Виктор Гюго
Шрифт:
В это же время Гюго выпускает новое издание сборника «Возмездие» и передает свой гонорар на нужды национальной обороны. Пушка, сделанная на эти деньги, получает имя «Виктор Гюго».
Знаменательно, что в момент, когда враг стоит у ворот и когда решается судьба его родной Франции, поэт решительно рвет со старыми непротивленческими идеями, которые провозглашали некогда его любимые герои — епископ Мириэль и Жан Вальжан:
И так как я всегда, насколько было сил, Прощал, и снисходил, и кротостью лечил… И мне, мечтателю, кто ведал скорбь, казались Единство — библией, евангельем — любовь, — Ты, страшный тезка мой, лей беспощадно кровь!—
Однако, освобождаясь от одних иллюзий, начиная понимать, что в борьбе с наступающим врагом невозможно обойтись кротостью и всепрощением, Гюго не может выйти из другого круга заблуждений. Славя Францию как родоначальницу демократических идей, выдвинутых великой революцией XVIII в., видя в своей родине носительницу светлых человеческих идеалов, атакуемую старым миром королей и тиранов, который олицетворяет собой Пруссия, — он, как и в 1848 г., не отдает себе полного отчета в классовых противоречиях, резко обострившихся во французском буржуазном обществе после падения Второй империи.
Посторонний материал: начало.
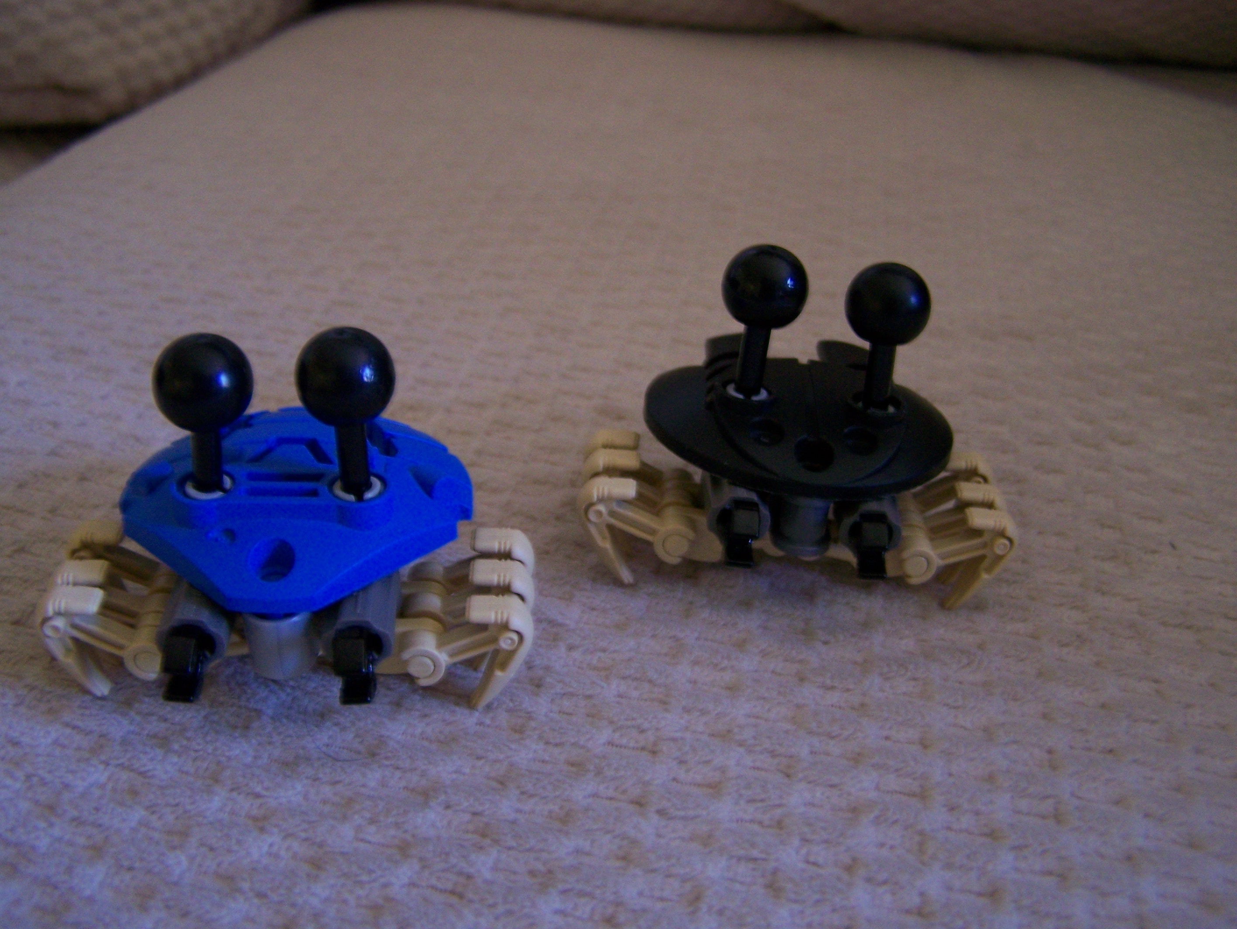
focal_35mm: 38
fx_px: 1359
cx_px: 618
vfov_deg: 37.8
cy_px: 464
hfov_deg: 48.9
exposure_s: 1/8
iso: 160
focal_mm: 6.3
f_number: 2.8
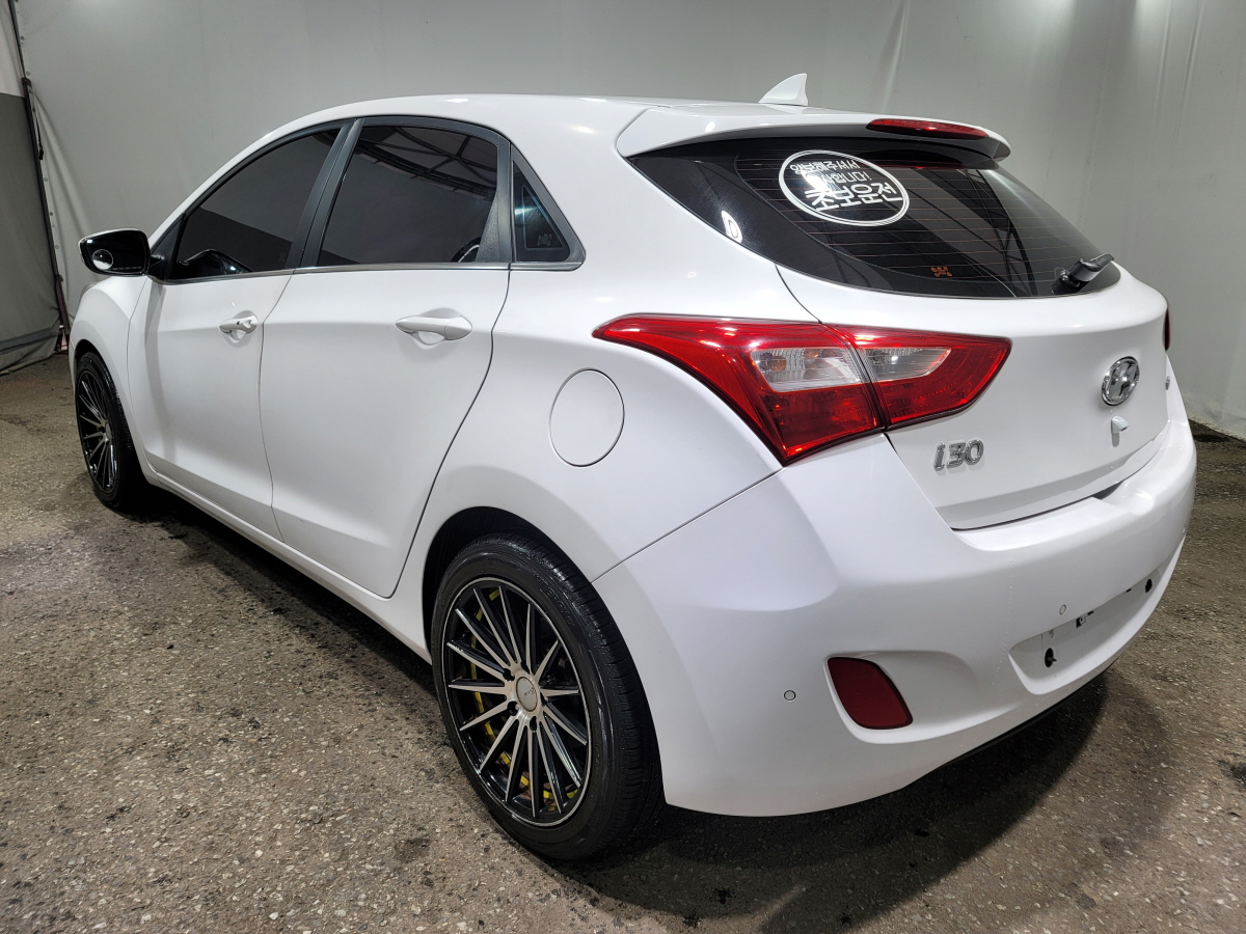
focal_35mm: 25
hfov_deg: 69.4
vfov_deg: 54.9
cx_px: 623
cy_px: 467
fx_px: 900
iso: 25
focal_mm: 7
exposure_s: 1/120
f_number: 1.8
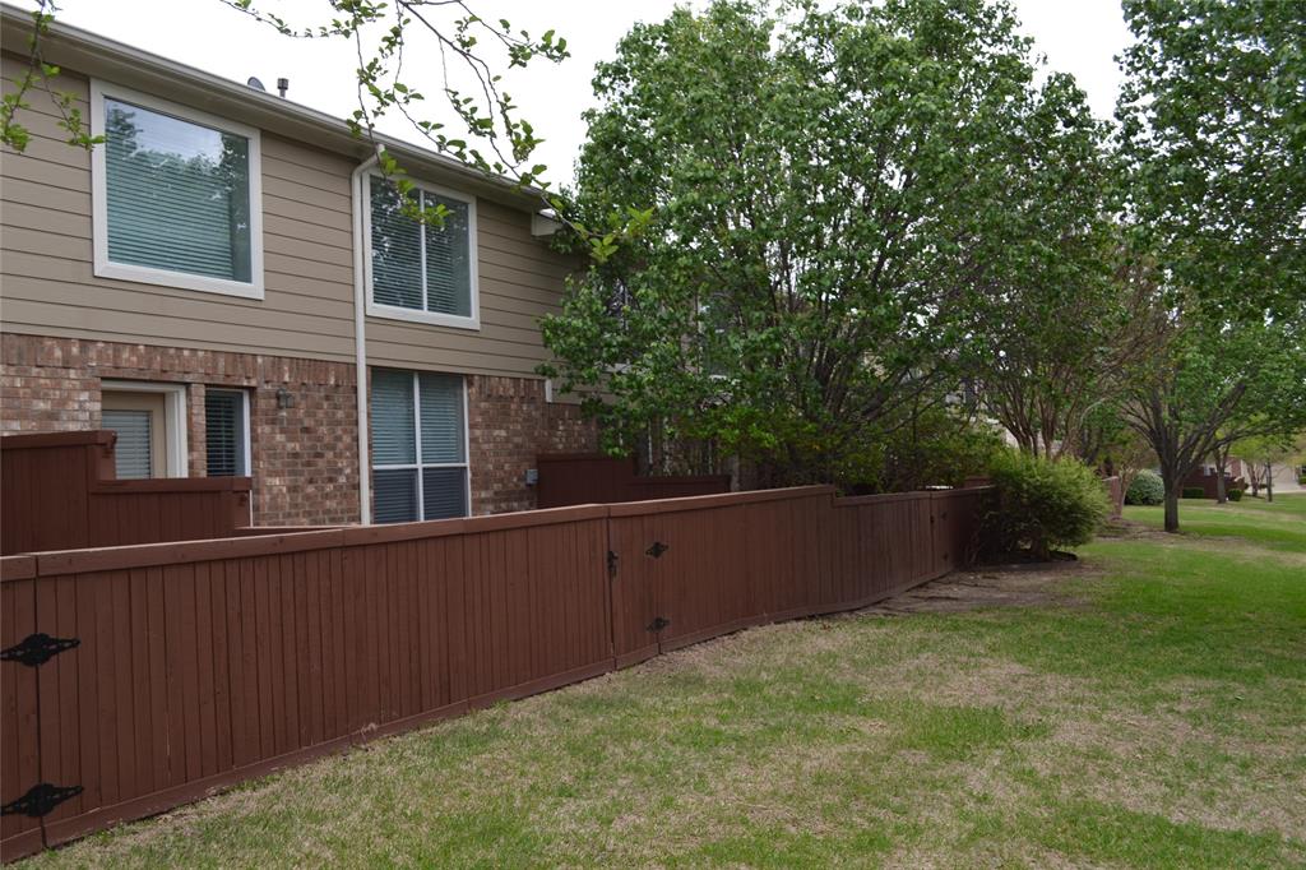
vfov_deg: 39.9
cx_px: 653
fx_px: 1197
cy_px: 435
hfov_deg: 57.2
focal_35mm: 33
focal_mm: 22
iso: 100
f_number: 5.6
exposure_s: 1/200
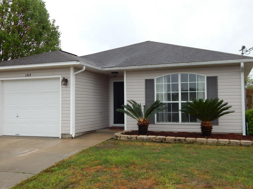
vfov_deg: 37.7
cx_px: 126
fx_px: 278
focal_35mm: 38
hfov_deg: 49.0
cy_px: 94
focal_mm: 6.8
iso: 125
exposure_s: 1/250
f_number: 3.4
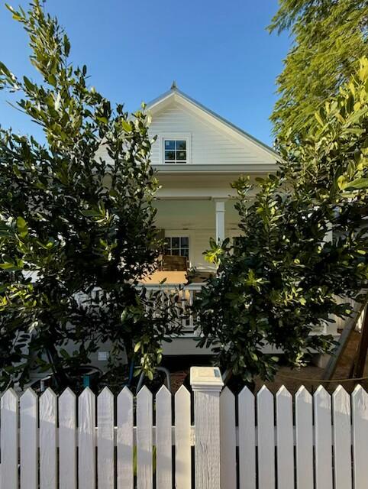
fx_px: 198
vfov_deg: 102.0
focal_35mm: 14
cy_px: 244
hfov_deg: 85.8
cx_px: 184
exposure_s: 1/277
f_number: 2.2
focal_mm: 2.22
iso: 64
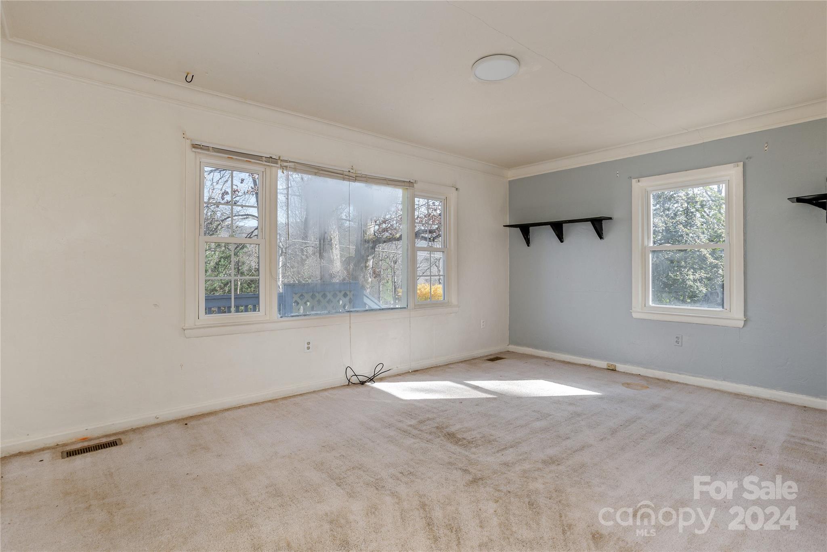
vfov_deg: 70.5
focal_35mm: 17
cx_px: 414
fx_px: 391
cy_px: 276
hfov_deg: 93.3
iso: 320
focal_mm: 17
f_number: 8
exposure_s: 1/200
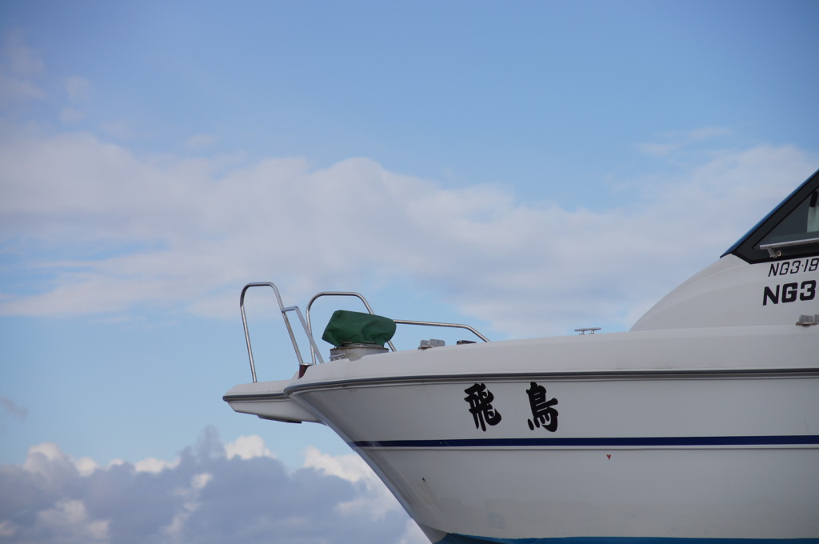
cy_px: 272
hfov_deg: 17.1
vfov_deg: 11.4
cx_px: 410
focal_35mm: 120
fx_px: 2727
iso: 100
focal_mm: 80
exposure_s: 1/1250
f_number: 4.5
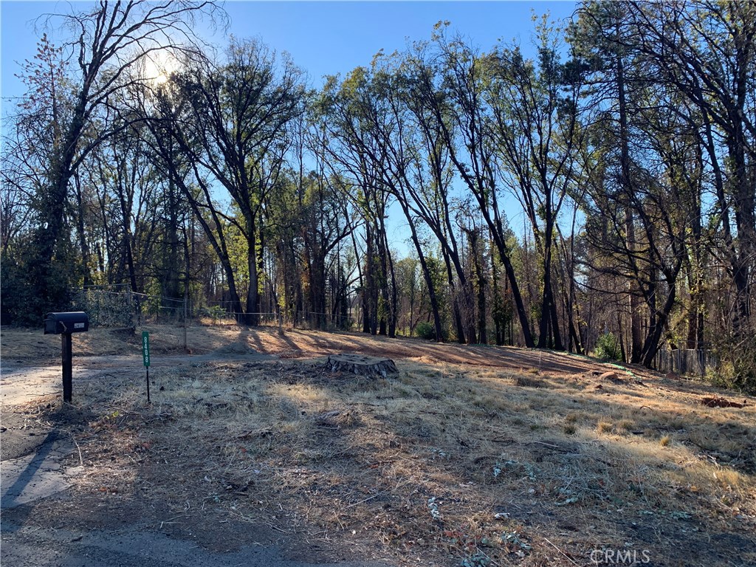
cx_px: 378
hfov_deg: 67.3
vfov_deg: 53.1
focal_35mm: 26
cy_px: 284
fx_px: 568
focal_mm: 4.25
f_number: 1.8
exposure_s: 1/639
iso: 25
А между тем его Франция стояла накануне поучительнейших исторических событий. «Мы, пролетарии, видели десятки раз, как буржуазия предает интересы свободы, родины, языка и нации, когда встает перед ней революционный пролетариат, — резюмировал позднее смысл этих исторических уроков В. И. Ленин. — Мы видели, как французская буржуазия в момент сильнейшего угнетения и унижения французской нации предала себя пруссакам, как правительство национальной обороны превратилось в правительство народной измены, как буржуазия угнетенной нации позвала на помощь к себе солдат угнетающей нации для подавления своих соотечественников-пролетариев, дерзнувших протянуть руку к власти» [76] .
76
В. И. Ленин. Полн. собр. соч., т. 7, стр. 241.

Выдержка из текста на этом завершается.